One of the strongest juxtapositions in the show was the installation of Falk’s 2010–2011 sculpture The Problem with Wedding Veils adjacent to a video projection of and props from her 1972 performance Red Angel. In the latter, Falk poses atop a red-painted wooden dresser while wearing a large pair of feathered wings and an old-fashioned, long-sleeved wedding dress. Five identical fake parrots spin on five turntables at the front of the action, all their components delivered, again, in brilliant red. Falk sheds the wedding dress and a fellow performer picks it up, launders it in a creaky old ringer washing machine and hangs it to dry. Throughout the protracted performance, all executed wordlessly except for a brief round of “Row, Row, Row Your Boat” sung by an unseen chorus offstage, Falk remains as still and silent as a marble statue. She has shed a potent symbol of married life—the ritual enacted here is a literal cleansing—but at no stage does the performance appear to be cathartic.
Six feet tall, leaning forward at an unsettling angle, its crown-like headdress fiercely spiked and its long train weighted down by two big rocks, The Problem with Wedding Veils reads as an even more sinister indictment of marriage. The papier-mâché has been painstakingly pleated and evocatively painted, and yet the impression the work gives is one of Gothic horror. There’s the sense here of an unhappy ghost, eternally burdened with both longing and regret.
The only disappointment in the show was Falk’s new series of men’s shirts, based on a hand-sculpted, papier-mâché original. Collectively titled “Tom,” cast in polymerized gypsum and painted with acrylics, these works did not achieve the nuanced individuality of the artist’s earlier series of papier-mâché men’s shirts, “Portraits,” created in 2000. The overall form of the new works was consistent with the earlier series, which addressed ideas of gendered identity and the semiotics of fashion, but the patterning and surface treatment were dull and generic rather than individualistic, deadpan rather than emotive.
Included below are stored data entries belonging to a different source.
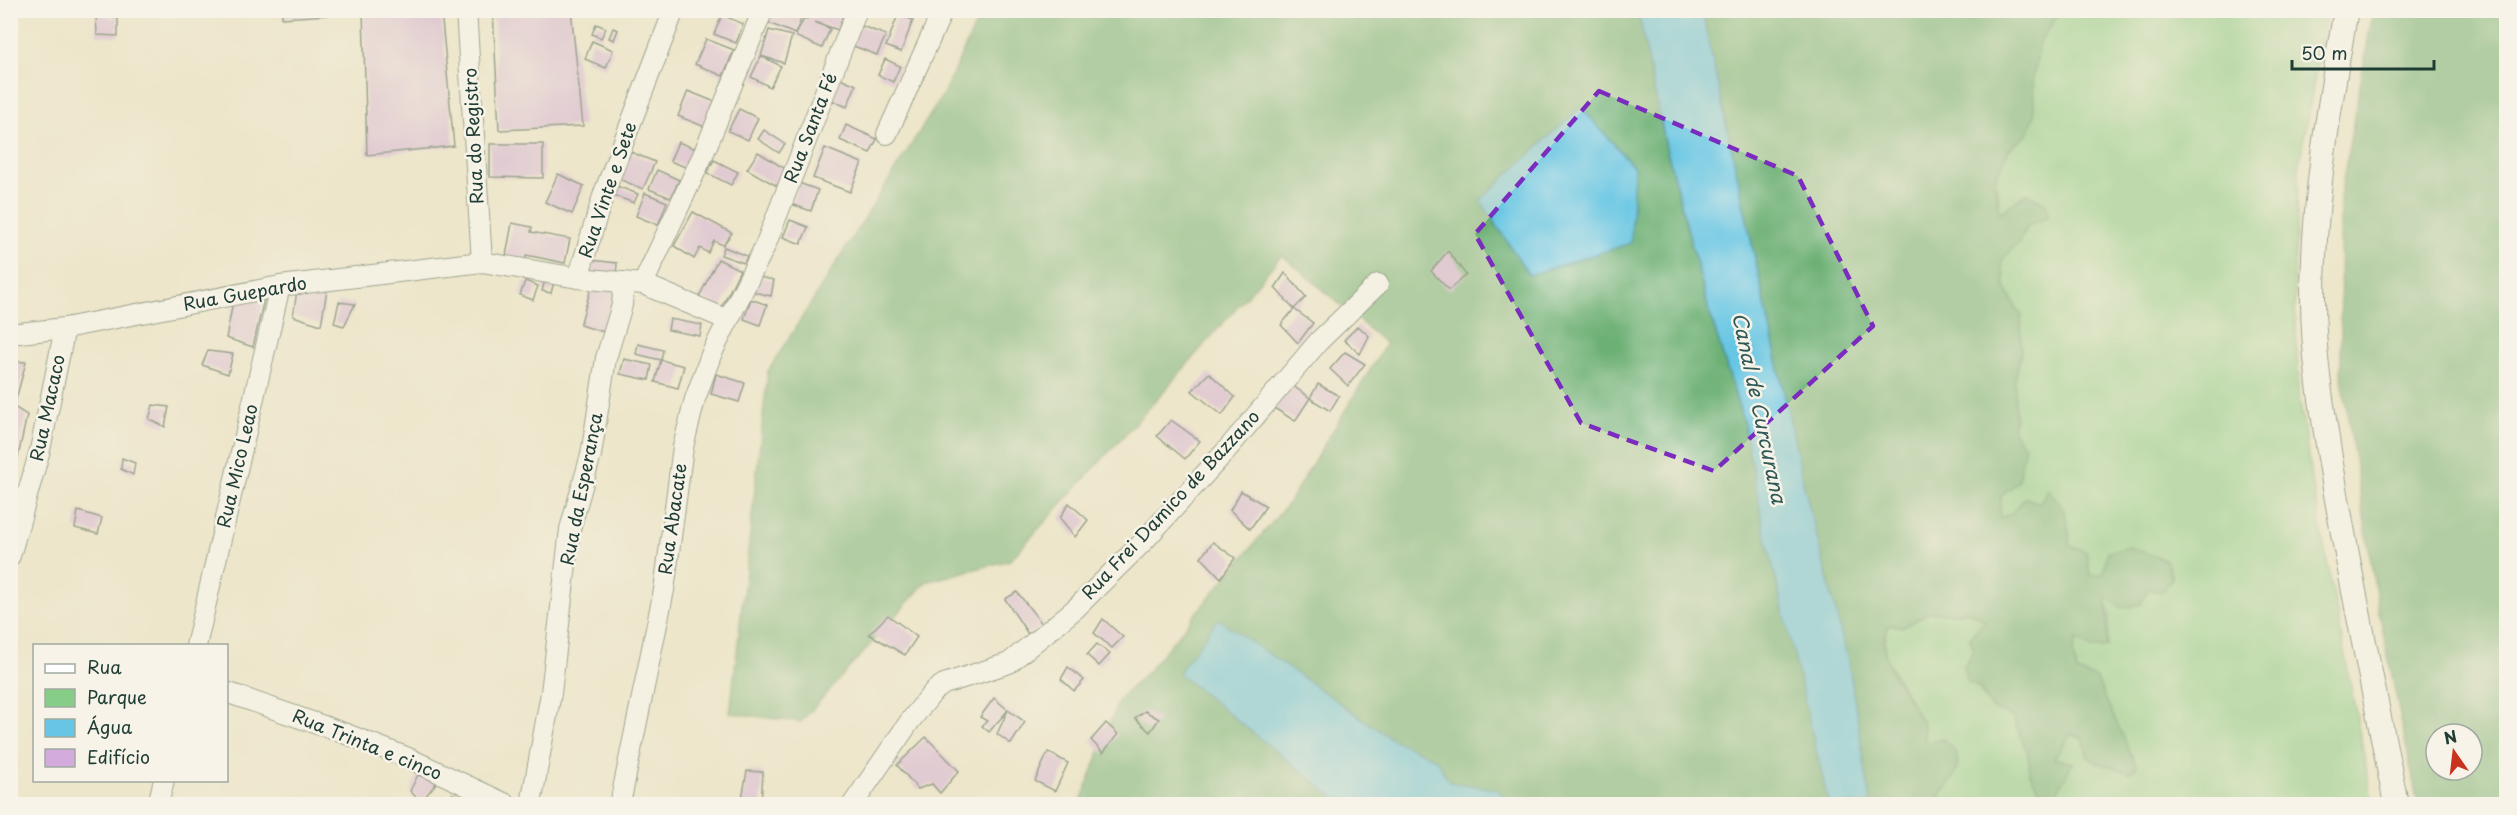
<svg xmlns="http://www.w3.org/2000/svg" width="2517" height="815" font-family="'Playpen Sans',sans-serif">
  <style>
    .green { fill: #86cd87; stroke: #52855e; stroke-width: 1.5 }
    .forest { fill: #6cb074; stroke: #467654; stroke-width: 1.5; fill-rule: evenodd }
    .water { fill: #66c6e4; stroke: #42828c; stroke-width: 1.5 }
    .building { fill: #d3abdc }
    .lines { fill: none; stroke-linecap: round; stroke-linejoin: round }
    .minor-casing { stroke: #3e564a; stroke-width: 22 }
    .major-casing { stroke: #3e564a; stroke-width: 26 }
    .minor { stroke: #fff; stroke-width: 20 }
    .major { stroke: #fff; stroke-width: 24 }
    .marked { fill: none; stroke: #7b2cbf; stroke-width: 4.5; stroke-dasharray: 12 8; stroke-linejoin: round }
    .labels { text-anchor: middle; stroke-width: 5; stroke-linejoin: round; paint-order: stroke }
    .street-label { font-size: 18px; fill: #1f3d34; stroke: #f7f3e8 }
    .water-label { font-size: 20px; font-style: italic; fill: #2d5857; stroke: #f7f3e8 }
  </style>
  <rect width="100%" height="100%" fill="#f7f3e8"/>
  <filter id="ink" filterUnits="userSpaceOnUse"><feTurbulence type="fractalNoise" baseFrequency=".0167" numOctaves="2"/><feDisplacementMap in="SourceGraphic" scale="12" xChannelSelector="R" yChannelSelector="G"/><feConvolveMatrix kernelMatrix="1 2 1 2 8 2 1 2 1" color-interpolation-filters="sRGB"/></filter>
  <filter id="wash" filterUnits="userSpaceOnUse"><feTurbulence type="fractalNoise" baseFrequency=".008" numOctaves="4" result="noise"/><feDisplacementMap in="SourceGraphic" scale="24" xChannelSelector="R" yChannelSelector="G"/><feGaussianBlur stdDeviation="1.35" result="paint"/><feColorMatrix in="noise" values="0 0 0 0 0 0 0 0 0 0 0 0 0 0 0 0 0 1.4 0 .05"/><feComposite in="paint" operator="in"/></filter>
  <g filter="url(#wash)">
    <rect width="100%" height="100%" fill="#ede6ca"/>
    <path class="green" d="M2060 11H2327L2299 165 2294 279 2299 396 2311 476 2373 804H1932L1947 788C1939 773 1930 758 1924 742 1920 730 1918 717 1913 706 1899 675 1875 662 1889 625L1904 627 1929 612 1954 613 1969 611 1986 621 1974 651 1964 666 1991 708 2014 718 2023 743 2029 754 2030 774 2073 764 2054 758 2071 734 2083 739 2088 757 2137 767 2096 678 2077 672 2073 654 2077 639 2107 647 2109 616 2103 574 2090 575 2086 552 2070 546 2069 529 2049 490 2039 503 2025 498 2012 514 1999 519 2001 496 2018 481 2013 431 2015 415V380L2021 351V315L2005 288 2002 259 2019 242 2028 225 2047 217 2000 213 1998 193 1994 183 2008 150 2028 134 2034 116 2033 79 2040 42Z"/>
    <g class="forest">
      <path d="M982 11H1638L1666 147 1709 311 1743 420 1829 804H1080L1119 699 1148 671 1289 502 1386 344 1282 255 1159 397 1010 560 926 582 801 722 730 713 768 371 942 96Z"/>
      <path d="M1702 11H2060L2040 42 2033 79 2034 116 2028 134 2008 150 1994 183 2000 213 2027 193 2047 204 2048 217 2028 225 2019 242 2002 260 2005 288 2021 315V351L2015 380V415L2013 431 2025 446 2018 481 2001 496 2000 518 2012 513 2025 498 2039 503 2048 490C2067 508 2068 520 2070 545L2086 552 2090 575 2103 574 2108 552 2129 547 2166 560 2172 578 2163 592 2148 589 2141 604 2122 608 2107 597V647L2092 649 2077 639 2073 653 2077 672 2096 678 2137 767 2129 773 2097 763 2088 757 2083 739 2071 734 2054 758 2073 763 2056 794 2040 792 2030 774 2029 754 2023 743 2014 718 1991 708 1980 687 1967 682 1964 666 1974 651 1970 637 1985 621 1969 611 1954 613 1929 612 1904 627 1889 625 1884 639V650L1892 673 1924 724 1925 743 1943 739C1947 743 1954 748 1956 754 1963 772 1943 792 1932 804H1871L1848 660 1804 486Z"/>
      <path d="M2373 11H2506V804H2418L2378 607 2341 372 2340 197ZM2436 734H2472V770H2436Z"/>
    </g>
    <g class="water">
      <path d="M1638 11H1702L1804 486 1848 660 1871 804H1829L1765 533 1743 420 1709 311 1666 147Z"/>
      <path d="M1581 107 1634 167 1631 243 1529 275 1480 200Z"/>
      <path d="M1218 619 1392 739 1436 759 1449 782 1496 789 1513 804H1342L1178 673Z"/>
    </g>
    <g id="blocks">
      <g class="building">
        <path d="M106 10H109V17H118V36L97 35 96 14Z"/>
        <path d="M282 10H328V15L282 18Z"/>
        <path d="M363 10H441L454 146 367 155Z"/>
        <path d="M493 10H571L583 126 499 130Z"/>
        <path d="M768 10H801L804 12 795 34 764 21Z"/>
        <path d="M810 10H845L838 30 815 22 830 29 822 48 797 37 795 34 805 18 807 19Z"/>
        <path d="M722 15 743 24 736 43 714 34Z"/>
        <path d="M898 15 913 20 901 52 886 46Z"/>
        <path d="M596 24 606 28 601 38 592 34Z"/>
        <path d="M859 25 886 35 877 55 851 45Z"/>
        <path d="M613 28 618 30 614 40 609 38Z"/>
        <path d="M769 30 792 36 784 63 761 56 781 66 770 87 751 77 761 56Z"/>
        <path d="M706 39 734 50 723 76 695 64Z"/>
        <path d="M592 41 613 50 606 68 585 59Z"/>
        <path d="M885 59 900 66 893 82 878 75Z"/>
        <path d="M838 77 856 85 847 107 829 99Z"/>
        <path d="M688 91 715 102 705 127 678 116Z"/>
        <path d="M739 109 758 118 748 140 728 131Z"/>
        <path d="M846 125 877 139 870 153 840 140Z"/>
        <path d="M764 130 785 144 779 153 758 139Z"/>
        <path d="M678 142 696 149 688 168 670 161Z"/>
        <path d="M490 144H543V178L490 177Z"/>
        <path d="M825 148 862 163 850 192 813 178Z"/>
        <path d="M626 150 655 162 643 189 614 177Z"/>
        <path d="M758 152 787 170 777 186 747 169Z"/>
        <path d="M714 160 738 172 731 185 707 173Z"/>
        <path d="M657 170 679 180 671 198 649 189Z"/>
        <path d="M558 174 584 186 572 214 545 202Z"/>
        <path d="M799 183 818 190 811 211 791 204Z"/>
        <path d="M614 185 638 194 634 203 610 194Z"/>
        <path d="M645 193 667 202 658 225 636 216Z"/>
        <path d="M693 212 732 233 723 245 714 241 708 253 700 248 694 259 674 246Z"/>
        <path d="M790 220 808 227 801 244 783 237Z"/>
        <path d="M512 223 532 227 531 232 570 239 565 263 526 255V260L506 256Z"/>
        <path d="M724 247 747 256 744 263 721 255Z"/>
        <path d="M1448 251 1466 275 1449 290 1431 271Z"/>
        <path d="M718 259 740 270 721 308 699 297Z"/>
        <path d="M591 260 617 263 616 277 589 275Z"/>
        <path d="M1285 273 1306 297 1294 309 1275 288Z"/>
        <path d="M758 277 774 280 771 296 754 292Z"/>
        <path d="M545 280 554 282 551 293 542 291Z"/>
        <path d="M525 281 538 286 533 300 520 295Z"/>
        <path d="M592 285 616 292 604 332 580 325Z"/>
        <path d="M327 290 321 325 293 316 297 291Z"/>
        <path d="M264 299 253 347 226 338 233 302Z"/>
        <path d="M751 299 767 305 760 325 744 319Z"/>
        <path d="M339 302 355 304 344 326 334 323Z"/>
        <path d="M1294 309 1313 323 1298 343 1281 325Z"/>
        <path d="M670 319 702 325 700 336 668 330Z"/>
        <path d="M1358 326 1369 336 1360 354 1344 340Z"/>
        <path d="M638 344 663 350 661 360 636 354Z"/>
        <path d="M208 351 233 354 228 374 202 365Z"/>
        <path d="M1345 352 1365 364 1348 386 1330 369Z"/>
        <path d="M624 359 652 365 649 380 620 374Z"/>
        <path d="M661 360 684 366 678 388 655 382Z"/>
        <path d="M10 361 26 362 14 407 27 415 17 462 10 461Z"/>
        <path d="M1209 373 1235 397 1222 415 1192 391Z"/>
        <path d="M716 374 745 383 739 402 711 394Z"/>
        <path d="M1318 384 1339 396 1330 411 1310 398 1295 421 1274 408 1293 386 1310 398Z"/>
        <path d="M153 405 169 407 165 427 149 419Z"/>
        <path d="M1171 420 1200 441 1185 459 1157 436Z"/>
        <path d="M122 458 135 463 133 475 121 469Z"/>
        <path d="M1241 491 1266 506 1250 529 1230 510Z"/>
        <path d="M1069 503 1088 520 1075 537 1060 518Z"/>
        <path d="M78 511 102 518 98 534 75 528Z"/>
        <path d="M1213 542 1235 558 1221 578 1201 557Z"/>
        <path d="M1017 592 1043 625 1028 634 1005 599Z"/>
        <path d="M888 615 917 637 905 655 869 634Z"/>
        <path d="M1103 619 1123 637 1112 648 1094 633Z"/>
        <path d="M1097 644 1110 654 1099 666 1087 655Z"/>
        <path d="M1068 667 1084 680 1074 691 1061 679Z"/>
        <path d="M994 698 1008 710 989 732 982 726 987 721 980 717Z"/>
        <path d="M1008 710 1025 722 1011 744 997 734Z"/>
        <path d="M1145 711 1159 719 1150 732 1135 718Z"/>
        <path d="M1106 723 1118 734 1103 753 1091 740Z"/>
        <path d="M926 737 959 771 940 793 932 784 918 789 897 765Z"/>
        <path d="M1048 752 1068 763 1055 791 1035 781Z"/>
        <path d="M747 771 763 772 761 804H741Z"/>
        <path d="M418 775 437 782 421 802 410 791Z"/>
        <path d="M452 794 485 804H447Z"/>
      </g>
    </g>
  </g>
  <g filter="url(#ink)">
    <use href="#blocks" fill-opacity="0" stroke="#3e564a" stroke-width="1.5"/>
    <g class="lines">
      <g class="minor-casing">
        <g id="minor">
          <path d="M466 10 482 262"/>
          <path d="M887 134 943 10"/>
          <path d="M578 278 604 193 674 10"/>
          <path d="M643 284 703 155 763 10"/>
          <path d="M10 334 65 328 280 286 482 262 578 278 643 284 728 320"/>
          <path d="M10 556 40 450 65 328"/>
          <path d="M196 646 280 286"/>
          <path d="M226 692 349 735 406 757 506 804"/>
          <path d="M158 804 164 780"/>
          <path d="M531 804 551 693 570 529 591 455 606 358 622 305 624 282"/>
          <path d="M620 804 664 590 683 447 695 399 711 355 765 246 857 10"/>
          <path d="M853 804 910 721 934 691 944 684 1009 663 1075 609 1143 542 1224 453 1319 341 1378 284"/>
        </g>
      </g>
      <g class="major-casing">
        <path id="major" d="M2346 10C2329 106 2313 202 2313 299 2313 363 2325 425 2335 488 2353 594 2376 699 2396 804"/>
      </g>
      <use href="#minor" class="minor"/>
      <use href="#major" class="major"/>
    </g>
  </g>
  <path d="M0 0H2517V815H0ZM1599 91 1798 176 1873 326 1714 471 1581 423 1475 234Z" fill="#ede6ca" fill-opacity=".55" fill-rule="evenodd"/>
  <path class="marked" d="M1599 91 1798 176 1873 326 1714 471 1581 423 1475 234Z"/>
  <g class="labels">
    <g class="street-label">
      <text transform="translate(811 128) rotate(-69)" y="6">Rua Santa Fé</text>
      <text transform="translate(474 136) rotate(-93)" y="6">Rua do Registro</text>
      <text transform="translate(608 190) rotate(-71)" y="6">Rua Vinte e Sete</text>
      <text transform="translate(245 294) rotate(-10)" y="6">Rua Guepardo</text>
      <text transform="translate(48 408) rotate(-78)" y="6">Rua Macaco</text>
      <text transform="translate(238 466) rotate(-77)" y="6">Rua Mico Leao</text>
      <text transform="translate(582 489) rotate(-79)" y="6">Rua da Esperança</text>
      <text transform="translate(1171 505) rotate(-47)" y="6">Rua Frei Damico de Bazzano</text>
      <text transform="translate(673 519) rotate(-82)" y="6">Rua Abacate</text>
      <text transform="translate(367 745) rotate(22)" y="6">Rua Trinta e cinco</text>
    </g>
    <g class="water-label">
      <text transform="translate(1759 408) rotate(78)" y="7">Canal de Curcurana</text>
    </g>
  </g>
  <rect width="2517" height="815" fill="none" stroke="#f7f3e8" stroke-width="36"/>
  <rect x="33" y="644" width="195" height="138" fill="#f7f3e8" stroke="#a1aaa0" stroke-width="1.5"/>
  <rect x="45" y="664" width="30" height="9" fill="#ffffff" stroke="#a1aaa0" stroke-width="1.5"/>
  <text x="87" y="674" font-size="18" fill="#1f3d34">Rua</text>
  <rect x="45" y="689" width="30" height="18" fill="#86cd87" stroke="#a1aaa0" stroke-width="1.5"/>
  <text x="87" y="704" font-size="18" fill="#1f3d34">Parque</text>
  <rect x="45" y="719" width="30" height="18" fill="#66c6e4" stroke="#a1aaa0" stroke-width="1.5"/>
  <text x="87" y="734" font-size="18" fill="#1f3d34">Água</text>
  <rect x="45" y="749" width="30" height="18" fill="#d3abdc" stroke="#a1aaa0" stroke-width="1.5"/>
  <text x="87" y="764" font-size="18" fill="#1f3d34">Edifício</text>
  <g transform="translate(2454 752) rotate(346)"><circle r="28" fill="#f7f3e8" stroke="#a1aaa0" stroke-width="1.5"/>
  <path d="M0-4.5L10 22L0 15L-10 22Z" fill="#c8321e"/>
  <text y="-9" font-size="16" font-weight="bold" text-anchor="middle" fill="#1f3d34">N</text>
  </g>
  <path d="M2292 60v9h142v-9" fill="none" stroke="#1f3d34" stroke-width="3"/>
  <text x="2301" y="60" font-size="18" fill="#1f3d34" stroke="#f7f3e8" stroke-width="4.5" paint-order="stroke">50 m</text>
</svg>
This was curious, because the bronze casts of a series of papier-mâché dresses that Falk had earlier produced are immensely engaging, despite the profound shift in material and palette.
Still, it’s a minor criticism of a dazzling show, so smartly representative of Falk’s richly prolific career and her particular melding of keen observation with surreal imagination. ❚
“The Things in My Head” was exhibited at Equinox Gallery, Vancouver, from November 7 to December 19, 2015.
Robin Laurence is a Vancouver-based writer, curator and contributing editor to Border Crossings.